The data:

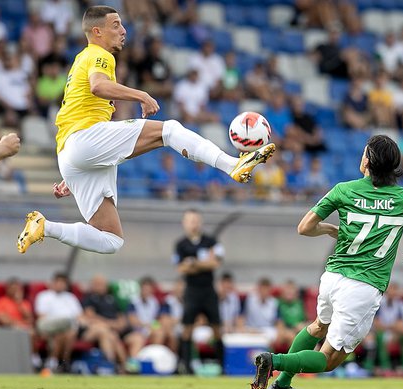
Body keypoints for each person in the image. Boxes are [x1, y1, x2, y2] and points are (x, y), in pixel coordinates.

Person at [16, 6, 275, 256]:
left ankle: (45, 227)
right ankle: (232, 165)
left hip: (72, 154)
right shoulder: (99, 55)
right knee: (170, 130)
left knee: (111, 239)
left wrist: (74, 171)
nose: (123, 30)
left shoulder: (81, 59)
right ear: (97, 32)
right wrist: (141, 95)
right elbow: (98, 86)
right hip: (83, 138)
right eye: (116, 25)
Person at [250, 134, 403, 389]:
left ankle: (281, 384)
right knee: (328, 360)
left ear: (368, 162)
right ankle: (274, 361)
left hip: (332, 277)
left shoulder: (343, 190)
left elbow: (304, 228)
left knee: (316, 327)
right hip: (363, 287)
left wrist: (330, 230)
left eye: (364, 153)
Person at [174, 209, 225, 373]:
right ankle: (186, 367)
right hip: (191, 291)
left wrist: (193, 263)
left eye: (196, 220)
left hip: (209, 290)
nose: (193, 223)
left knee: (217, 329)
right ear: (184, 223)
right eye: (190, 220)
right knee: (187, 329)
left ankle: (221, 366)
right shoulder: (180, 244)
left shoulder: (211, 241)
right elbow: (181, 269)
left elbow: (215, 264)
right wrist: (203, 263)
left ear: (200, 222)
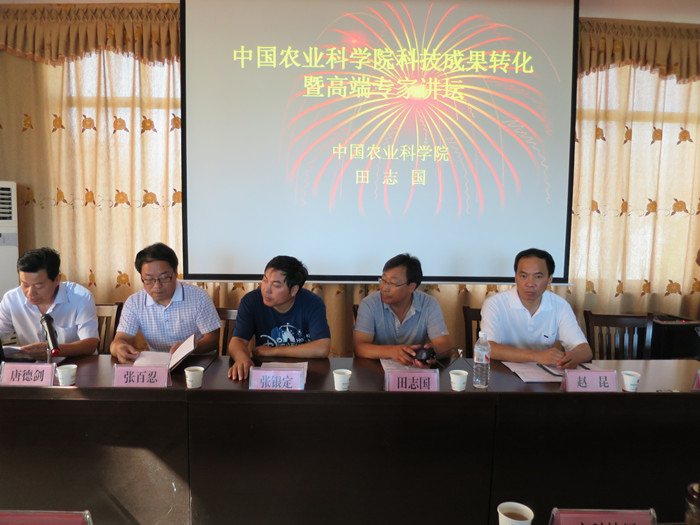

What you are asked to do: In the entries above, which lines hold the word "shoulder"? Copy them out.

Expected answer:
right shoulder: (99, 55)
left shoulder: (81, 59)
left shoulder: (343, 190)
right shoulder: (180, 244)
left shoulder: (211, 241)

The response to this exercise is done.